Even when teachers don’t discourage self-advocacy, Kaczmarek said the survey will allow students to discreetly communicate their needs if they don’t want classmates to overhear sensitive information.
After developing the tool, Kaczmarek said she brought it to Kylie Lindquist, the assistant principal of curriculum and instruction at RB, who organized a plan for the student to present her creation to the school faculty during a teacher institute day.
“I honestly wasn’t nervous at all. The only thing I was nervous about was reading my own speech that I wrote because, obviously, I have a reading disability,” she said. “Lots of [teachers] were really excited. I had one teacher come up to me, and she said, ‘You don’t know who I am, but your speech made me cry’ … She said her son has dyslexia, and she understands how hard it is for him to read on his own, so me saying my story was really powerful, and it really impacted her.”
Lindquist and Kevin Baldus, RB’s director of special education services, did not respond to an interview request about the implementation of Kaczmarek’s tool.
Using data shared by teachers, Kaczmarek said about 170 students had filled out the survey in the first three weeks after it was implemented at RB, though she attributed some of that volume to the approach of finals week, which is now underway.
She said teachers and parents have reached out to her to get their own copies of the survey to use outside RB, such as in their own classrooms in local middle schools.
“They want that survey in their classrooms.

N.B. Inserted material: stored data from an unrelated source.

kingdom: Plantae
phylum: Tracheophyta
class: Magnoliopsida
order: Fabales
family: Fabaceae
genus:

They told me that they absolutely love this. They want to be better teachers, and they want this to help their students,” she said. “They also told me that middle schoolers having the survey now and learning how to self-advocate now will be way better learning it then than in high school.”
While the tool is based on Kaczmarek’s own experiences of not being accommodated, she said she created it to help other students like her.
“I know that I would definitely have thrived from [having] this tool in classrooms, but I’m more glad that other kids get to have it as well. I’m graduating next week, so I won’t have this tool anymore to use, but I’m really glad other kids will have this tool to use in their classrooms. I feel like this will really impact their lives and make a difference in how they self-advocate,” she said.